Stored data
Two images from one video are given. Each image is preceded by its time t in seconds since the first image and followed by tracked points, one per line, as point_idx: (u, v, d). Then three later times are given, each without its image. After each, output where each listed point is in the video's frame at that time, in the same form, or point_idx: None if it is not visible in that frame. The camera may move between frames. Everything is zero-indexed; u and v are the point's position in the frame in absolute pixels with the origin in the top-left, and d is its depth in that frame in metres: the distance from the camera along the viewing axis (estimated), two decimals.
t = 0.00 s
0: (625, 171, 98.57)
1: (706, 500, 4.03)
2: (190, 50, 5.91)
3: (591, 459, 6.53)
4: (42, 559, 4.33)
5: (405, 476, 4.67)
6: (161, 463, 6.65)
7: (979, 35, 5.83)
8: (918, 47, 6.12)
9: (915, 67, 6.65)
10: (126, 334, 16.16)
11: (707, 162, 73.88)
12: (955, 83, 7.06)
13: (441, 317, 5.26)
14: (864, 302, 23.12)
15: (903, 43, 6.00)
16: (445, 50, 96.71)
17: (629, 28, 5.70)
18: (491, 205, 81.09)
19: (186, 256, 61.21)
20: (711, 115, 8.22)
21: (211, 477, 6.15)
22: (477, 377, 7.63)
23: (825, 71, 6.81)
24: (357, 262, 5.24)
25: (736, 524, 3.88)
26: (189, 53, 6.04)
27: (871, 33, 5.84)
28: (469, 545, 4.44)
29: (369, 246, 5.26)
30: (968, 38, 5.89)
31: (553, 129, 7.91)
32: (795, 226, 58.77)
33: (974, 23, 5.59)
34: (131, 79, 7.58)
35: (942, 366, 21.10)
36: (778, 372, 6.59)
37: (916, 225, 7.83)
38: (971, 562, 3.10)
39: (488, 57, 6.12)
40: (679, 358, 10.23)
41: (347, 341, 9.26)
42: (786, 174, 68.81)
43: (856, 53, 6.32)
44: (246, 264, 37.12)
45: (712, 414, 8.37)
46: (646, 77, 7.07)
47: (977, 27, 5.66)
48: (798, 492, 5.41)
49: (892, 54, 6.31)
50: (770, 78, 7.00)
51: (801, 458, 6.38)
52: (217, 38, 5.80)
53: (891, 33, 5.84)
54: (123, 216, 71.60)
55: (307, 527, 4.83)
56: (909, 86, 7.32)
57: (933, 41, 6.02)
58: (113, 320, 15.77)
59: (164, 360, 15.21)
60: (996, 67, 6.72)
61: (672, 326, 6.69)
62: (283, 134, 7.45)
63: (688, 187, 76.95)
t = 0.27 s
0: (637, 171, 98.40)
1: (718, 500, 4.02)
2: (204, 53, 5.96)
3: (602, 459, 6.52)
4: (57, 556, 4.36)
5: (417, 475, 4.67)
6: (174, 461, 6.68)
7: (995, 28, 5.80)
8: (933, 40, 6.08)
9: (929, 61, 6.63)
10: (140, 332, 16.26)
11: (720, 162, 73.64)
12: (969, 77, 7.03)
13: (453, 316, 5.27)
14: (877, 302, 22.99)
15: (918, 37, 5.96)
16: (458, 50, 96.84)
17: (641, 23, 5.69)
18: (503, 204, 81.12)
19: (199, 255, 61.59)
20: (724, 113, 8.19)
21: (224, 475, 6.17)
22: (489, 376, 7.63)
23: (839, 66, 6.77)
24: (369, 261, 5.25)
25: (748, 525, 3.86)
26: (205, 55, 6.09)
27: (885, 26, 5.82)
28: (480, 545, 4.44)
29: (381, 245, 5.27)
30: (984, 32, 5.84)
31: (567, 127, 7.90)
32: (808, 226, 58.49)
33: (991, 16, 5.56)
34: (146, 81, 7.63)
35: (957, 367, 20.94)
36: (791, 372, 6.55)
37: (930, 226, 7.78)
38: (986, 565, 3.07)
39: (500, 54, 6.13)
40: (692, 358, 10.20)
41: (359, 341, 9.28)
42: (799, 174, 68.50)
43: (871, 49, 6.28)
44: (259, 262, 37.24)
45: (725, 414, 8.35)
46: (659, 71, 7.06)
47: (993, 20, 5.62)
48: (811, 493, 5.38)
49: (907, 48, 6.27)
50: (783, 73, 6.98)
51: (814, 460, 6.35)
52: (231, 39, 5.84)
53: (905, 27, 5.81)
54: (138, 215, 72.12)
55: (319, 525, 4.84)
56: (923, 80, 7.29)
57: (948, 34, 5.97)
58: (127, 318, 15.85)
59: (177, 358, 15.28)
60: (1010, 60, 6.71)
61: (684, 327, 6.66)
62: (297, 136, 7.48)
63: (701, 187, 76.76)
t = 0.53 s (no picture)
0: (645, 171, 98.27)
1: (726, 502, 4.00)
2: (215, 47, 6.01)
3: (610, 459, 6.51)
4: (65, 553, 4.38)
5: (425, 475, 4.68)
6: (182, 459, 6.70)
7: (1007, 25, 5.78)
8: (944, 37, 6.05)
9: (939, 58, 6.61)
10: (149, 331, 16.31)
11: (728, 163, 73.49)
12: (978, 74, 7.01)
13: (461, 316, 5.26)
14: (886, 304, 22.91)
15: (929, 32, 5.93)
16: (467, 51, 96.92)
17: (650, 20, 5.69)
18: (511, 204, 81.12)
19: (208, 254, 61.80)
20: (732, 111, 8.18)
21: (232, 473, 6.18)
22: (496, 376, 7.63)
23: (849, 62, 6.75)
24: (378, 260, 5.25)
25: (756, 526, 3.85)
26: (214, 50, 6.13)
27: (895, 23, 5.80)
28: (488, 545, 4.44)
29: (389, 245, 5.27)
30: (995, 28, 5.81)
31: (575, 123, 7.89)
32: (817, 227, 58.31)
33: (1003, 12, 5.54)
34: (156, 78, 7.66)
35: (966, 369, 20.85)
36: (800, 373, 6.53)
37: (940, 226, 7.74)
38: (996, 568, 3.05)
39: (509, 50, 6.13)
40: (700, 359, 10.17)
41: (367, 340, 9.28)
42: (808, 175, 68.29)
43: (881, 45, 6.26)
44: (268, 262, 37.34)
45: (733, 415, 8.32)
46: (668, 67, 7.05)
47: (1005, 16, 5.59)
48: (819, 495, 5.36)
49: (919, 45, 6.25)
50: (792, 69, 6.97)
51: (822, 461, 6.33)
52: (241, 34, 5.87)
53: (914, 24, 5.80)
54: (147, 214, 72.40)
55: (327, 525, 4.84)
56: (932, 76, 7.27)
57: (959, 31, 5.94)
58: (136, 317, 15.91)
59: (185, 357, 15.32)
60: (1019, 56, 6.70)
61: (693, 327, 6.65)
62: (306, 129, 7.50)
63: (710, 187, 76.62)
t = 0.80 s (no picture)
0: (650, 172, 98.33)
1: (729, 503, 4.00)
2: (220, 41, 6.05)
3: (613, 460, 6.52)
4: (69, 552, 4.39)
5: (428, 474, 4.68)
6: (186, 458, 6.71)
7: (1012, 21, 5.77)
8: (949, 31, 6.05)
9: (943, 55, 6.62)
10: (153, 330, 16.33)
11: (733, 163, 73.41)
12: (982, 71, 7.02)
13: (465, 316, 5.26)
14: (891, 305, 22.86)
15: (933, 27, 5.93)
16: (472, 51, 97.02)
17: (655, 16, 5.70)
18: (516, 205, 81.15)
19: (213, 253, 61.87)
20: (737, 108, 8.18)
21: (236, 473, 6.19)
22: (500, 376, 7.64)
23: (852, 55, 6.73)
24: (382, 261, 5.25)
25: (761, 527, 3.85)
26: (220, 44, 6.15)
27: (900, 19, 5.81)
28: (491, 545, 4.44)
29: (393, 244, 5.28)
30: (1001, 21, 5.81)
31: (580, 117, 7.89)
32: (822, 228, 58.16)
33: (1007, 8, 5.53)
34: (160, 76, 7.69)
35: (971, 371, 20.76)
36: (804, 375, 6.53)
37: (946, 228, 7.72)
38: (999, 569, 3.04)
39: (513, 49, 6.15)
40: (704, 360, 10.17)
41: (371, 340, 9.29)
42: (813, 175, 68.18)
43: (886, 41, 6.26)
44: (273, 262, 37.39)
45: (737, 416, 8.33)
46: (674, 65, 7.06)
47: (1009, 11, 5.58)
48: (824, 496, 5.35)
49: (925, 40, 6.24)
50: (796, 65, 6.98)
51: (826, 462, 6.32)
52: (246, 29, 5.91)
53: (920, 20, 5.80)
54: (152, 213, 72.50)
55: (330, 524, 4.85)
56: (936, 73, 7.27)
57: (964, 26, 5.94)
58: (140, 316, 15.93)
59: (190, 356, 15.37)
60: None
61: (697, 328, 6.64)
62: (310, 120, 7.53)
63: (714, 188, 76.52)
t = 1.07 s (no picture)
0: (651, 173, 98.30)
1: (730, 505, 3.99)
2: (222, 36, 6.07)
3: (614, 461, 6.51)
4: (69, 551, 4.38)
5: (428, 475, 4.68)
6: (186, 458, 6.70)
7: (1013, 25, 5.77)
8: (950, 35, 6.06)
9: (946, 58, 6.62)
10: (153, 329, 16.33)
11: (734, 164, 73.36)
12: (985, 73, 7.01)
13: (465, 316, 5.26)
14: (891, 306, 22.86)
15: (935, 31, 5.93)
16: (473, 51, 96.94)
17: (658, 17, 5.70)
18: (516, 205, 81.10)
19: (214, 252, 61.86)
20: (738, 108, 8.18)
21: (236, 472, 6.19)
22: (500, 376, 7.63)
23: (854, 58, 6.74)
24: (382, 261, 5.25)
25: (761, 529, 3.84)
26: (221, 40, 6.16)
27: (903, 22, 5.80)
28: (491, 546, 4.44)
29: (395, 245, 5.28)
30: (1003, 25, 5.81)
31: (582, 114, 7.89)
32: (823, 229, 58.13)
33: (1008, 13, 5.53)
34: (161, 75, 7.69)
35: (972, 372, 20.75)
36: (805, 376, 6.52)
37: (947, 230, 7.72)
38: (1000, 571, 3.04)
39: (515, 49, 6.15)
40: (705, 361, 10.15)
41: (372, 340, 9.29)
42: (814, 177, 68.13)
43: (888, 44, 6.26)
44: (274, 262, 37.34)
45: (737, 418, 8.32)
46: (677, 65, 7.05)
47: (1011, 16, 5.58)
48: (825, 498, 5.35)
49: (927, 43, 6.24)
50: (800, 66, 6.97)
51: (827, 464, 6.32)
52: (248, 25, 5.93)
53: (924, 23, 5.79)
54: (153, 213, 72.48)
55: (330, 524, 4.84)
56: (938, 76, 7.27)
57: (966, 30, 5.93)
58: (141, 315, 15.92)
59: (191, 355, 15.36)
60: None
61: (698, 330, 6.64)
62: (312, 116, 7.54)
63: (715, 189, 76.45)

...

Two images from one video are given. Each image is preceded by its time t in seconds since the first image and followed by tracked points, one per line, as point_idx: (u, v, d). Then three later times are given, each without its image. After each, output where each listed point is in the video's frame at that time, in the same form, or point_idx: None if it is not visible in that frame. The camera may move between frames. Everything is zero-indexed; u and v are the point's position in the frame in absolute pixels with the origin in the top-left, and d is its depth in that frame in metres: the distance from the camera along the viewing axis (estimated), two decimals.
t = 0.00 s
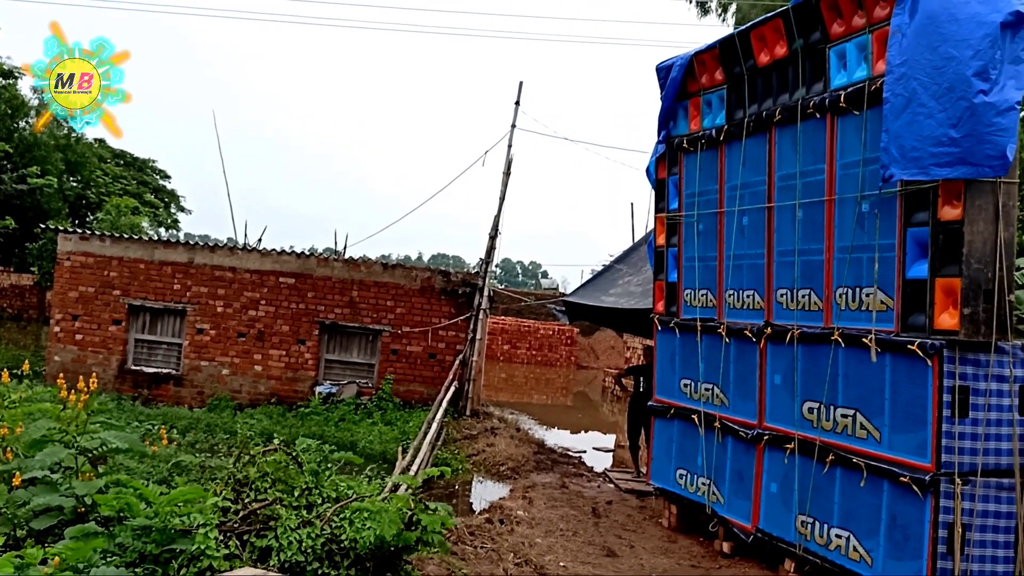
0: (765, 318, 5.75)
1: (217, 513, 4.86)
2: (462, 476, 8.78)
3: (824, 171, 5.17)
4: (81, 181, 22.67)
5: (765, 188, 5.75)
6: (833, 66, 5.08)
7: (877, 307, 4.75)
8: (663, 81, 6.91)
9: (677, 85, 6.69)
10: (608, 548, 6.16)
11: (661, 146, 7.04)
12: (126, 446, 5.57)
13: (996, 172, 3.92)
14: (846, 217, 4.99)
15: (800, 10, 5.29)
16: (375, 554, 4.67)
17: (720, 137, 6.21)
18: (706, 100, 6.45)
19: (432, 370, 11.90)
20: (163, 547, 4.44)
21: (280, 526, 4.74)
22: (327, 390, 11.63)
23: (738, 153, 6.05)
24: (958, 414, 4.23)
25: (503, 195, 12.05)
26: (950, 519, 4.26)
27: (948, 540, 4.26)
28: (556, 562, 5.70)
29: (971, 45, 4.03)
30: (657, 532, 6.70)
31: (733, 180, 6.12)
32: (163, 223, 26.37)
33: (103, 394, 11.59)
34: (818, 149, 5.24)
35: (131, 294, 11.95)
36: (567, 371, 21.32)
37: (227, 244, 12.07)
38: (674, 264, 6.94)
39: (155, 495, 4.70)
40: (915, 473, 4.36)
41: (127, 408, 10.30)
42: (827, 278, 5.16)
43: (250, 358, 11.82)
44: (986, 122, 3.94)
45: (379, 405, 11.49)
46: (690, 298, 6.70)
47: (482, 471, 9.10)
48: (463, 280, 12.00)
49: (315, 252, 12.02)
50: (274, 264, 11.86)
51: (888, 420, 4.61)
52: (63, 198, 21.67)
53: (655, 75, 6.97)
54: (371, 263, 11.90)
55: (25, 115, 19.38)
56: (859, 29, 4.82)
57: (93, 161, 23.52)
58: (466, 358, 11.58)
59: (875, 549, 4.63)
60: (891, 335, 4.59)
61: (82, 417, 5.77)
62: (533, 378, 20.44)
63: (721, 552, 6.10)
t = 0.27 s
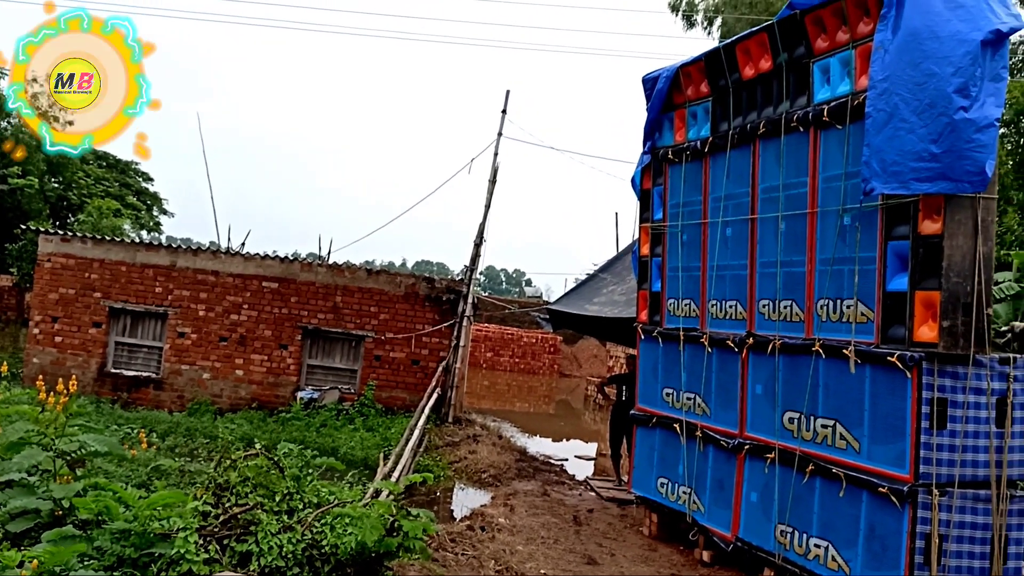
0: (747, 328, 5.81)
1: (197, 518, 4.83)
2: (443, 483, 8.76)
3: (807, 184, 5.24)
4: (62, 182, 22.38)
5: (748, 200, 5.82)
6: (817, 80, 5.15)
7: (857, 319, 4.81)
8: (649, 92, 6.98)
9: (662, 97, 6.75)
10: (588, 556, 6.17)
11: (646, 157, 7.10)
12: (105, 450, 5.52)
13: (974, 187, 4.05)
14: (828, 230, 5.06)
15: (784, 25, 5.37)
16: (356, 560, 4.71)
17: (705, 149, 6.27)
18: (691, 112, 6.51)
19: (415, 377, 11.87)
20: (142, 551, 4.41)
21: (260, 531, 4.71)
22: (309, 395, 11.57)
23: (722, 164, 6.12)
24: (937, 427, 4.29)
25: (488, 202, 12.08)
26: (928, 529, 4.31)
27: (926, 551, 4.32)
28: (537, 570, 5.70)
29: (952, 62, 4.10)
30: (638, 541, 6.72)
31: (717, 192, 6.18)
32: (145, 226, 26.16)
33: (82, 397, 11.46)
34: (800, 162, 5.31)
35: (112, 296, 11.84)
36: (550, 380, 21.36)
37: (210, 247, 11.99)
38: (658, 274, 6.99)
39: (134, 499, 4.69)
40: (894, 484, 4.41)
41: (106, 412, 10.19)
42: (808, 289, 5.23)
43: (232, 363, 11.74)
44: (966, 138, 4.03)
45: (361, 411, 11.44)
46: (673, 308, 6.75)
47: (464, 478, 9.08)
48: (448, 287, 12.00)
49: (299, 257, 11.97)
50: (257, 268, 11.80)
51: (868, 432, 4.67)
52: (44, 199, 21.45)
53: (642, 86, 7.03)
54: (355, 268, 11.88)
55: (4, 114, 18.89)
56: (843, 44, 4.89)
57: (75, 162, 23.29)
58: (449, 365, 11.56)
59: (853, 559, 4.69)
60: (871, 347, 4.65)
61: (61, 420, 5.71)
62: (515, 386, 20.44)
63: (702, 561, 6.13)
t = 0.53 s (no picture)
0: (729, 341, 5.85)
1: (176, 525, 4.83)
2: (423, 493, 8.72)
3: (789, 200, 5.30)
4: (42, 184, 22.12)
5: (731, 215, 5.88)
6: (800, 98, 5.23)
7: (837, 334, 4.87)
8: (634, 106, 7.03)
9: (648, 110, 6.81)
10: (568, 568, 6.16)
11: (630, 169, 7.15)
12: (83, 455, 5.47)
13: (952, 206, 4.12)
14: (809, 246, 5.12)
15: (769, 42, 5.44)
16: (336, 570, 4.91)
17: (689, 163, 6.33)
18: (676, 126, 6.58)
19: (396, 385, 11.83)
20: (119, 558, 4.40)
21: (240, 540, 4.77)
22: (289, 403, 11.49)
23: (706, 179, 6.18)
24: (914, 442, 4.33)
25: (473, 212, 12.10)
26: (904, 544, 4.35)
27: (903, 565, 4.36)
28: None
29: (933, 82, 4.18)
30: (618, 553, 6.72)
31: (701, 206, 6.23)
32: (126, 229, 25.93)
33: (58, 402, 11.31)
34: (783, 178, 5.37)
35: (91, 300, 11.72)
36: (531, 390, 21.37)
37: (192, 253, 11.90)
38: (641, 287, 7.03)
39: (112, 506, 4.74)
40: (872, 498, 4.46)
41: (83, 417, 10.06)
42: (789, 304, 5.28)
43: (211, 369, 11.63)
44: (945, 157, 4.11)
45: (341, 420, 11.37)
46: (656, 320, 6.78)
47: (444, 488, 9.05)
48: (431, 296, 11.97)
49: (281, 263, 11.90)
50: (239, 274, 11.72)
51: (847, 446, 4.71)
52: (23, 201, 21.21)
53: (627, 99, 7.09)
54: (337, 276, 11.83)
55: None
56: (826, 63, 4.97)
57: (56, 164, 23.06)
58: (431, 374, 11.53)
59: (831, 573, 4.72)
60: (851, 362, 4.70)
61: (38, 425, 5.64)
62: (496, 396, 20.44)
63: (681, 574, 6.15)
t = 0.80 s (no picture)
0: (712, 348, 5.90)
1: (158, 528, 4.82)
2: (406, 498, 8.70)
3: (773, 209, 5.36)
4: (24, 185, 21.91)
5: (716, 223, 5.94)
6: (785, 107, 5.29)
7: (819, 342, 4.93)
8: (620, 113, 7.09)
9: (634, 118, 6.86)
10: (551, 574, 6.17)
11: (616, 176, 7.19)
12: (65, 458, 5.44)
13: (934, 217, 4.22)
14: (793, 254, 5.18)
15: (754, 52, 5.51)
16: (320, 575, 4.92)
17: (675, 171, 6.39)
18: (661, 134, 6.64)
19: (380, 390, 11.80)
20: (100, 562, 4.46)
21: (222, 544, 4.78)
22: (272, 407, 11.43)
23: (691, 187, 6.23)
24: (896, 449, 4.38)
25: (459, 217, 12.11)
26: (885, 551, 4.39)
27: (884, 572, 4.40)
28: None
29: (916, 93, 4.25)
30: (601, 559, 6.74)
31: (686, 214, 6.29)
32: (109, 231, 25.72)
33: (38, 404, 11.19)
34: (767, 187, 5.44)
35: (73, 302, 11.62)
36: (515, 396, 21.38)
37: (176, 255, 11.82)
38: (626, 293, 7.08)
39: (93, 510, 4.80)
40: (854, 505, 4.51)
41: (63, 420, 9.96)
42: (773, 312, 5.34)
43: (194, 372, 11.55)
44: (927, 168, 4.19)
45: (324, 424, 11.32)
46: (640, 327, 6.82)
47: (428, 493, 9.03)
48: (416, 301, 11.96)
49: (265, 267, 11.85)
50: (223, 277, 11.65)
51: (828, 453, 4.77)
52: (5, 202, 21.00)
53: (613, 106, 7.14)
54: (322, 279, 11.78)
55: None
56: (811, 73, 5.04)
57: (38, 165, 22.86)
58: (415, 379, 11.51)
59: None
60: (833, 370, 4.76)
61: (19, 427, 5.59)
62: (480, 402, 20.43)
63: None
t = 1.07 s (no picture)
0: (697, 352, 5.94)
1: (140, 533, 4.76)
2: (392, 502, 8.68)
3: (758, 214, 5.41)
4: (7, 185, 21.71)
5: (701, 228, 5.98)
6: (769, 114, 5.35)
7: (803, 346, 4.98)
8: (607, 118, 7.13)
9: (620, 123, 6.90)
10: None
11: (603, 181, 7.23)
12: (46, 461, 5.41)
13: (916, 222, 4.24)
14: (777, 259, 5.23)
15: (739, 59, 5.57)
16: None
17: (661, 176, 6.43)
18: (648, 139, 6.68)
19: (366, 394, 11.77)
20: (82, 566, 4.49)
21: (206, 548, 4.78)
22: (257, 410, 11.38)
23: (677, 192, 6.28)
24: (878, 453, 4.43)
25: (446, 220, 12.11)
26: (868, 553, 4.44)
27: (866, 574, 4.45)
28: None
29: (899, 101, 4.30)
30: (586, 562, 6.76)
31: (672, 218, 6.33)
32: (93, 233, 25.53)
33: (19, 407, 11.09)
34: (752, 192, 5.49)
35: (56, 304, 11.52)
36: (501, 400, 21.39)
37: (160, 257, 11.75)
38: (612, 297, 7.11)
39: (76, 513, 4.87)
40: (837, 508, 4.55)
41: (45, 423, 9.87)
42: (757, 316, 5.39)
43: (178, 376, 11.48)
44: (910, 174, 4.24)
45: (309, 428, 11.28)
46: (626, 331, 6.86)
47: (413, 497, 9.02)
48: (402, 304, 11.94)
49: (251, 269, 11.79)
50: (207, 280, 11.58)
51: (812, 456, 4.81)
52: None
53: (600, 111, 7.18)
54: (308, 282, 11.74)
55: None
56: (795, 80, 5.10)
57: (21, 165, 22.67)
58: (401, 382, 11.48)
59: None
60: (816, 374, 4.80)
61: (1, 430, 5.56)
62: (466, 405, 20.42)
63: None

WORK REQUIRED:
Working from the data above, repeat exactly, and only, the lines that begin at the line containing "58: (466, 358, 11.58)" and stop after the line containing "45: (361, 411, 11.44)"; pictures are not copied.

COMPLETED EXERCISE:
58: (466, 358, 11.58)
59: (875, 549, 4.63)
60: (891, 335, 4.59)
61: (82, 417, 5.77)
62: (533, 378, 20.44)
63: (721, 552, 6.10)
t = 0.27 s
0: (747, 328, 5.81)
1: (197, 518, 4.83)
2: (443, 483, 8.76)
3: (807, 184, 5.24)
4: (62, 182, 22.38)
5: (748, 200, 5.82)
6: (817, 80, 5.15)
7: (857, 319, 4.81)
8: (649, 92, 6.98)
9: (662, 97, 6.75)
10: (588, 556, 6.17)
11: (646, 157, 7.10)
12: (105, 450, 5.52)
13: (974, 187, 4.05)
14: (828, 230, 5.06)
15: (784, 25, 5.37)
16: (356, 560, 4.71)
17: (705, 149, 6.27)
18: (691, 112, 6.51)
19: (415, 377, 11.87)
20: (142, 551, 4.41)
21: (260, 531, 4.71)
22: (309, 395, 11.57)
23: (722, 164, 6.12)
24: (937, 427, 4.29)
25: (488, 202, 12.08)
26: (928, 529, 4.31)
27: (926, 551, 4.32)
28: (537, 570, 5.70)
29: (952, 62, 4.10)
30: (638, 541, 6.72)
31: (717, 192, 6.18)
32: (145, 226, 26.16)
33: (82, 397, 11.46)
34: (800, 162, 5.31)
35: (112, 296, 11.84)
36: (550, 380, 21.36)
37: (210, 247, 11.99)
38: (658, 274, 6.99)
39: (134, 499, 4.69)
40: (894, 484, 4.41)
41: (106, 412, 10.19)
42: (808, 289, 5.23)
43: (232, 363, 11.74)
44: (966, 138, 4.03)
45: (361, 411, 11.44)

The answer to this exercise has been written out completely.